## [Goal of the exercise]
All of the data below is to be copied again without changes.

[Input — start]

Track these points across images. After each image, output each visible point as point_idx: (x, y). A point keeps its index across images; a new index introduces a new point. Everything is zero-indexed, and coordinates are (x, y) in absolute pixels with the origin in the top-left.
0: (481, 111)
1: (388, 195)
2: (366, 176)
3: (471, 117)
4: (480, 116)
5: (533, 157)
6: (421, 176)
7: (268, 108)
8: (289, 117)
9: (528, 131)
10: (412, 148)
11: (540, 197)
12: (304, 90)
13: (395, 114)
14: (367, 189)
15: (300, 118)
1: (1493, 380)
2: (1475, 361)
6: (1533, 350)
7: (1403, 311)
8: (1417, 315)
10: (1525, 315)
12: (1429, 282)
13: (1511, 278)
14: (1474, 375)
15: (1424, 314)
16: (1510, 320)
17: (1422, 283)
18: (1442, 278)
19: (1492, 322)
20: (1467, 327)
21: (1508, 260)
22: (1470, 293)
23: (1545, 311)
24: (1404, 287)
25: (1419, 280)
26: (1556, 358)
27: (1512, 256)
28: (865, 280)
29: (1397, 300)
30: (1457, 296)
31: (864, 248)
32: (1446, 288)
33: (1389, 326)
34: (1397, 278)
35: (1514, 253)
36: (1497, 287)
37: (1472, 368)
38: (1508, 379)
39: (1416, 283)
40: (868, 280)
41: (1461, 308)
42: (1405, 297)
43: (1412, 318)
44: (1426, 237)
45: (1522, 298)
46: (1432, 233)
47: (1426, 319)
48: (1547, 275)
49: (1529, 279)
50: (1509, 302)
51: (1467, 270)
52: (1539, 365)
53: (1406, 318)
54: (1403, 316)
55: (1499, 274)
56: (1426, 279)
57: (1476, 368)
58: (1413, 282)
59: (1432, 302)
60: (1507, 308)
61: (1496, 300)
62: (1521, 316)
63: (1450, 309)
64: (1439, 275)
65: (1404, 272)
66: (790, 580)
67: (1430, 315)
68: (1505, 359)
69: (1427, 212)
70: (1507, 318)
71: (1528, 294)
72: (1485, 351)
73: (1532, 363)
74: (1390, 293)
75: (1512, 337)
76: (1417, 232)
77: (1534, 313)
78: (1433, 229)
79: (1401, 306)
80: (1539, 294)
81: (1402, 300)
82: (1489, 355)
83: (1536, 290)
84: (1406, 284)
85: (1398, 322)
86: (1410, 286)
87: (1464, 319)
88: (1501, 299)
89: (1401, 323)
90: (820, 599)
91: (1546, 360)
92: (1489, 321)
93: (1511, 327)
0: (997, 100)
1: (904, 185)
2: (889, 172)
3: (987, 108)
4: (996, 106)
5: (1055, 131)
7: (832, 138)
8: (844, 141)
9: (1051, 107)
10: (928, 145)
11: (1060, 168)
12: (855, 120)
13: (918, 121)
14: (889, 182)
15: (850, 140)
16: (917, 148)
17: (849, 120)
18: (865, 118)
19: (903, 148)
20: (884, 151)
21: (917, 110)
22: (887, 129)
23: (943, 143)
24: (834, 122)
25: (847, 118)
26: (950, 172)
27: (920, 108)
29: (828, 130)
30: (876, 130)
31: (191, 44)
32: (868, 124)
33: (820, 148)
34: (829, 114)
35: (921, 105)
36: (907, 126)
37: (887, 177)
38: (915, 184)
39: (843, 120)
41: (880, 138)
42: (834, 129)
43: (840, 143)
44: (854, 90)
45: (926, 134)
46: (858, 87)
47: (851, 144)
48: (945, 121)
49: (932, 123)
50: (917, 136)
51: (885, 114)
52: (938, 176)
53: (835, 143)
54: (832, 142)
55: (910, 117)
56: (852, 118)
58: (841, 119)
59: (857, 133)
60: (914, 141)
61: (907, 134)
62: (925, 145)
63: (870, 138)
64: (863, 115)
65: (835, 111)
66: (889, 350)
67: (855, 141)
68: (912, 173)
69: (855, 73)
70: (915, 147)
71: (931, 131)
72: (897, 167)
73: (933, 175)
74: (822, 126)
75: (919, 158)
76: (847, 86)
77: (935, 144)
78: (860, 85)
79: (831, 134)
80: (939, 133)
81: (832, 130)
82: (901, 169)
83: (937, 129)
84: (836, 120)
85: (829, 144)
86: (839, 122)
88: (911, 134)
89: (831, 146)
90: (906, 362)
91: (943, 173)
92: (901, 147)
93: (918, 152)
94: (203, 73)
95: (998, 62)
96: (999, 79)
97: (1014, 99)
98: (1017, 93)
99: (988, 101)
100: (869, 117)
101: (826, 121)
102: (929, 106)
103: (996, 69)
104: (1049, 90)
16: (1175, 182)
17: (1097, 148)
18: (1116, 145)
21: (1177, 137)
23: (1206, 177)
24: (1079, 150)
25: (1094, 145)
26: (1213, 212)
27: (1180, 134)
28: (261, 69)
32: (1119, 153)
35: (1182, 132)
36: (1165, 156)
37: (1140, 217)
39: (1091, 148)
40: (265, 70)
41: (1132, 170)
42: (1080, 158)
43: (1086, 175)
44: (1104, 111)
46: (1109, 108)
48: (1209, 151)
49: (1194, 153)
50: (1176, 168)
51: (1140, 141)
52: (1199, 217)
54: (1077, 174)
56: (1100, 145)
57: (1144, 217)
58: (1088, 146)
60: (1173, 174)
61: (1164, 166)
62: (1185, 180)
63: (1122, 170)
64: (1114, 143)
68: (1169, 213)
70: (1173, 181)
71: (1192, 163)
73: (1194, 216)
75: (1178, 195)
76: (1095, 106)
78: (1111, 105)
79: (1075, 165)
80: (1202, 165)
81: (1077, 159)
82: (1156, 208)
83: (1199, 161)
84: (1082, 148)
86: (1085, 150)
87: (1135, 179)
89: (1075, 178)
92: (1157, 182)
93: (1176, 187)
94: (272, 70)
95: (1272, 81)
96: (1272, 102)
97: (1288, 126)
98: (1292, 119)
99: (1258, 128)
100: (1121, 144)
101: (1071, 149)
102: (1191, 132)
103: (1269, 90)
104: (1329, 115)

[Input — finish]

## [Response area]
Track these points across images. After each image, output each visible point as point_idx: (x, y). A point keeps its index across images; a new index introduces a new point. Everything is zero-indexed, and coordinates are (x, y) in absolute pixels with the origin in the top-left.
0: (481, 111)
1: (388, 195)
2: (366, 176)
3: (471, 117)
4: (480, 116)
5: (533, 157)
6: (421, 176)
7: (268, 108)
8: (289, 117)
9: (528, 131)
10: (412, 148)
11: (540, 197)
12: (304, 90)
13: (395, 114)
14: (367, 189)
15: (300, 118)
1: (1493, 380)
2: (1475, 361)
6: (1533, 350)
7: (1403, 311)
8: (1417, 315)
10: (1525, 315)
12: (1429, 282)
13: (1511, 278)
14: (1474, 375)
15: (1424, 314)
16: (1510, 320)
17: (1422, 283)
18: (1442, 278)
19: (1492, 322)
20: (1467, 327)
21: (1508, 260)
22: (1470, 293)
23: (1545, 311)
24: (1404, 287)
25: (1419, 280)
26: (1556, 358)
27: (1512, 256)
28: (865, 280)
29: (1397, 300)
30: (1457, 296)
31: (864, 248)
32: (1446, 288)
33: (1389, 326)
34: (1397, 278)
35: (1514, 253)
36: (1497, 287)
37: (1472, 368)
38: (1508, 379)
39: (1416, 283)
40: (868, 280)
41: (1461, 308)
42: (1405, 297)
43: (1412, 318)
44: (1426, 237)
45: (1522, 298)
46: (1432, 233)
47: (1426, 319)
48: (1547, 275)
49: (1529, 279)
50: (1509, 302)
51: (1467, 270)
52: (1539, 365)
53: (1406, 318)
54: (1403, 316)
55: (1499, 274)
56: (1426, 279)
57: (1476, 368)
58: (1413, 282)
59: (1432, 302)
60: (1507, 308)
61: (1496, 300)
62: (1521, 316)
63: (1450, 309)
64: (1439, 275)
65: (1404, 272)
66: (790, 580)
67: (1430, 315)
68: (1505, 359)
69: (1427, 212)
70: (1507, 318)
71: (1528, 294)
72: (1485, 351)
73: (1532, 363)
74: (1390, 293)
75: (1512, 337)
76: (1417, 232)
77: (1534, 313)
78: (1433, 229)
79: (1401, 306)
80: (1539, 294)
81: (1402, 300)
82: (1489, 355)
83: (1536, 290)
84: (1406, 284)
85: (1398, 322)
86: (1410, 286)
87: (1464, 319)
88: (1501, 299)
89: (1401, 323)
90: (820, 599)
91: (1546, 360)
92: (1489, 321)
93: (1511, 327)
0: (997, 100)
1: (904, 185)
2: (889, 172)
3: (987, 108)
4: (996, 106)
5: (1055, 131)
7: (832, 138)
8: (844, 141)
9: (1051, 107)
10: (928, 145)
11: (1060, 168)
12: (855, 120)
13: (918, 121)
14: (889, 182)
15: (850, 140)
16: (917, 148)
17: (849, 120)
18: (865, 118)
19: (903, 148)
20: (884, 151)
21: (917, 110)
22: (887, 129)
23: (943, 143)
24: (834, 122)
25: (847, 118)
26: (950, 172)
27: (920, 108)
29: (828, 130)
30: (876, 130)
31: (191, 44)
32: (868, 124)
33: (820, 148)
34: (829, 114)
35: (921, 105)
36: (907, 126)
37: (887, 177)
38: (915, 184)
39: (843, 120)
41: (880, 138)
42: (834, 129)
43: (840, 143)
44: (854, 90)
45: (926, 134)
46: (858, 87)
47: (851, 144)
48: (945, 121)
49: (932, 123)
50: (917, 136)
51: (885, 114)
52: (938, 176)
53: (835, 143)
54: (832, 142)
55: (910, 117)
56: (852, 118)
58: (841, 119)
59: (857, 133)
60: (914, 141)
61: (907, 134)
62: (925, 145)
63: (870, 138)
64: (863, 115)
65: (835, 111)
66: (889, 350)
67: (855, 141)
68: (912, 173)
69: (855, 73)
70: (915, 147)
71: (931, 131)
72: (897, 167)
73: (933, 175)
74: (822, 126)
75: (919, 158)
76: (847, 86)
77: (935, 144)
78: (860, 85)
79: (831, 134)
80: (939, 133)
81: (832, 130)
82: (901, 169)
83: (937, 129)
84: (836, 120)
85: (829, 144)
86: (839, 122)
88: (911, 134)
89: (831, 146)
90: (906, 362)
91: (943, 173)
92: (901, 147)
93: (918, 152)
94: (203, 73)
95: (998, 62)
96: (999, 79)
97: (1014, 99)
98: (1017, 93)
99: (988, 101)
100: (869, 117)
101: (826, 121)
102: (929, 106)
103: (996, 69)
104: (1049, 90)
16: (1175, 182)
17: (1097, 148)
18: (1116, 145)
21: (1177, 137)
23: (1206, 177)
24: (1079, 150)
25: (1094, 145)
26: (1213, 212)
27: (1180, 134)
28: (261, 69)
32: (1119, 153)
35: (1182, 132)
36: (1165, 156)
37: (1140, 217)
39: (1091, 148)
40: (265, 70)
41: (1132, 170)
42: (1080, 158)
43: (1086, 175)
44: (1104, 111)
46: (1109, 108)
48: (1209, 151)
49: (1194, 153)
50: (1176, 168)
51: (1140, 141)
52: (1199, 217)
54: (1077, 174)
56: (1100, 145)
57: (1144, 217)
58: (1088, 146)
60: (1173, 174)
61: (1164, 166)
62: (1185, 180)
63: (1122, 170)
64: (1114, 143)
68: (1169, 213)
70: (1173, 181)
71: (1192, 163)
73: (1194, 216)
75: (1178, 195)
76: (1095, 106)
78: (1111, 105)
79: (1075, 165)
80: (1202, 165)
81: (1077, 159)
82: (1156, 208)
83: (1199, 161)
84: (1082, 148)
86: (1085, 150)
87: (1135, 179)
89: (1075, 178)
92: (1157, 182)
93: (1176, 187)
94: (272, 70)
95: (1272, 81)
96: (1272, 102)
97: (1288, 126)
98: (1292, 119)
99: (1258, 128)
100: (1121, 144)
101: (1071, 149)
102: (1191, 132)
103: (1269, 90)
104: (1329, 115)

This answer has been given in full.